Top of INFORMATION

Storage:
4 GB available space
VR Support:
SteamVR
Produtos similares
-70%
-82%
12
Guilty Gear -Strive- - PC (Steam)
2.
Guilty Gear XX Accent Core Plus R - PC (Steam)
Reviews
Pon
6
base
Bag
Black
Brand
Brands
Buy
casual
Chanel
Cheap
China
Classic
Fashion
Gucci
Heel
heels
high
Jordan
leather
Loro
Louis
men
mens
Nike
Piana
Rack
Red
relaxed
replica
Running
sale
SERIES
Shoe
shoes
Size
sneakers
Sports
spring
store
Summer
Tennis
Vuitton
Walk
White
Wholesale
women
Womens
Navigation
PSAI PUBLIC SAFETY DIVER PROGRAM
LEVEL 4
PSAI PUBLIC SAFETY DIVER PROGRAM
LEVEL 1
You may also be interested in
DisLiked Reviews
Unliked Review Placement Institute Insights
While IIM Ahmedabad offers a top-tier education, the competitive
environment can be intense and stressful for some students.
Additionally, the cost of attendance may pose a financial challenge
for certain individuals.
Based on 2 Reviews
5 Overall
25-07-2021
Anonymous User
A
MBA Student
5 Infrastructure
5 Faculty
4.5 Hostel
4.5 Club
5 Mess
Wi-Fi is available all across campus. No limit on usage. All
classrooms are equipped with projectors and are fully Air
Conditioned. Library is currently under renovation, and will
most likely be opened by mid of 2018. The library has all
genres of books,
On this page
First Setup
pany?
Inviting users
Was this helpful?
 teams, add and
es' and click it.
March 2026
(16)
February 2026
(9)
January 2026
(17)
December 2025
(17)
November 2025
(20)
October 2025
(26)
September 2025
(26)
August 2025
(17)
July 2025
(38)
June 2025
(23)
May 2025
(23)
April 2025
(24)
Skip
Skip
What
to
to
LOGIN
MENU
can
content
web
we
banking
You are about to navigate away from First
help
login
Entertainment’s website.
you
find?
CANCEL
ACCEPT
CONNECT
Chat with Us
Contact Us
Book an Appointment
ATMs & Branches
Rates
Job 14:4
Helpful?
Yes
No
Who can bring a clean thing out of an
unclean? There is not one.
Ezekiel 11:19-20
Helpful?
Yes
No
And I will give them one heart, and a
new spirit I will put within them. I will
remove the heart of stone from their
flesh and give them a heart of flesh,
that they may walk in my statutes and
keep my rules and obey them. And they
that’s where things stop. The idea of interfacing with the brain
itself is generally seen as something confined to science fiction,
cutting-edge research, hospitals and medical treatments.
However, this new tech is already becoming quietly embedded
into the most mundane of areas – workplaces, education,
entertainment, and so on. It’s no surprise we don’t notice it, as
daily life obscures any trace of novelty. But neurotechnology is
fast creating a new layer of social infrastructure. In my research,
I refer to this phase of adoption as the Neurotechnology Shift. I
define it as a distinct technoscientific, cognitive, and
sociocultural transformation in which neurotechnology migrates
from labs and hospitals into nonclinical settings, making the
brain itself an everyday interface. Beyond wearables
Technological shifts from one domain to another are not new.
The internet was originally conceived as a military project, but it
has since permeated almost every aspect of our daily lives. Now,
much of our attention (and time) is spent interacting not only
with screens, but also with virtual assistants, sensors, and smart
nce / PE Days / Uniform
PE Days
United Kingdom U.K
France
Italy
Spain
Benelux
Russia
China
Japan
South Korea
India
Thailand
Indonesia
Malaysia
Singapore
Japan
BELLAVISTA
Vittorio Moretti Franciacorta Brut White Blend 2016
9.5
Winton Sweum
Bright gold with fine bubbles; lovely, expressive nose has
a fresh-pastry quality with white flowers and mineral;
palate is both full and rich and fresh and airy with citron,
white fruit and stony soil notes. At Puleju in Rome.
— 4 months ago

Bottom of INFORMATION

:: TASK REQUIREMENTS ::
Output the full listing again with nothing altered.

:: RESULT FOR THIS TASK ::
Storage:
4 GB available space
VR Support:
SteamVR
Produtos similares
-70%
-82%
12
Guilty Gear -Strive- - PC (Steam)
2.
Guilty Gear XX Accent Core Plus R - PC (Steam)
Reviews
Pon
6
base
Bag
Black
Brand
Brands
Buy
casual
Chanel
Cheap
China
Classic
Fashion
Gucci
Heel
heels
high
Jordan
leather
Loro
Louis
men
mens
Nike
Piana
Rack
Red
relaxed
replica
Running
sale
SERIES
Shoe
shoes
Size
sneakers
Sports
spring
store
Summer
Tennis
Vuitton
Walk
White
Wholesale
women
Womens
Navigation
PSAI PUBLIC SAFETY DIVER PROGRAM
LEVEL 4
PSAI PUBLIC SAFETY DIVER PROGRAM
LEVEL 1
You may also be interested in
DisLiked Reviews
Unliked Review Placement Institute Insights
While IIM Ahmedabad offers a top-tier education, the competitive
environment can be intense and stressful for some students.
Additionally, the cost of attendance may pose a financial challenge
for certain individuals.
Based on 2 Reviews
5 Overall
25-07-2021
Anonymous User
A
MBA Student
5 Infrastructure
5 Faculty
4.5 Hostel
4.5 Club
5 Mess
Wi-Fi is available all across campus. No limit on usage. All
classrooms are equipped with projectors and are fully Air
Conditioned. Library is currently under renovation, and will
most likely be opened by mid of 2018. The library has all
genres of books,
On this page
First Setup
pany?
Inviting users
Was this helpful?
 teams, add and
es' and click it.
March 2026
(16)
February 2026
(9)
January 2026
(17)
December 2025
(17)
November 2025
(20)
October 2025
(26)
September 2025
(26)
August 2025
(17)
July 2025
(38)
June 2025
(23)
May 2025
(23)
April 2025
(24)
Skip
Skip
What
to
to
LOGIN
MENU
can
content
web
we
banking
You are about to navigate away from First
help
login
Entertainment’s website.
you
find?
CANCEL
ACCEPT
CONNECT
Chat with Us
Contact Us
Book an Appointment
ATMs & Branches
Rates
Job 14:4
Helpful?
Yes
No
Who can bring a clean thing out of an
unclean? There is not one.
Ezekiel 11:19-20
Helpful?
Yes
No
And I will give them one heart, and a
new spirit I will put within them. I will
remove the heart of stone from their
flesh and give them a heart of flesh,
that they may walk in my statutes and
keep my rules and obey them. And they
that’s where things stop. The idea of interfacing with the brain
itself is generally seen as something confined to science fiction,
cutting-edge research, hospitals and medical treatments.
However, this new tech is already becoming quietly embedded
into the most mundane of areas – workplaces, education,
entertainment, and so on. It’s no surprise we don’t notice it, as
daily life obscures any trace of novelty. But neurotechnology is
fast creating a new layer of social infrastructure. In my research,
I refer to this phase of adoption as the Neurotechnology Shift. I
define it as a distinct technoscientific, cognitive, and
sociocultural transformation in which neurotechnology migrates
from labs and hospitals into nonclinical settings, making the
brain itself an everyday interface. Beyond wearables
Technological shifts from one domain to another are not new.
The internet was originally conceived as a military project, but it
has since permeated almost every aspect of our daily lives. Now,
much of our attention (and time) is spent interacting not only
with screens, but also with virtual assistants, sensors, and smart
nce / PE Days / Uniform
PE Days
United Kingdom U.K
France
Italy
Spain
Benelux
Russia
China
Japan
South Korea
India
Thailand
Indonesia
Malaysia
Singapore
Japan
BELLAVISTA
Vittorio Moretti Franciacorta Brut White Blend 2016
9.5
Winton Sweum
Bright gold with fine bubbles; lovely, expressive nose has
a fresh-pastry quality with white flowers and mineral;
palate is both full and rich and fresh and airy with citron,
white fruit and stony soil notes. At Puleju in Rome.
— 4 months ago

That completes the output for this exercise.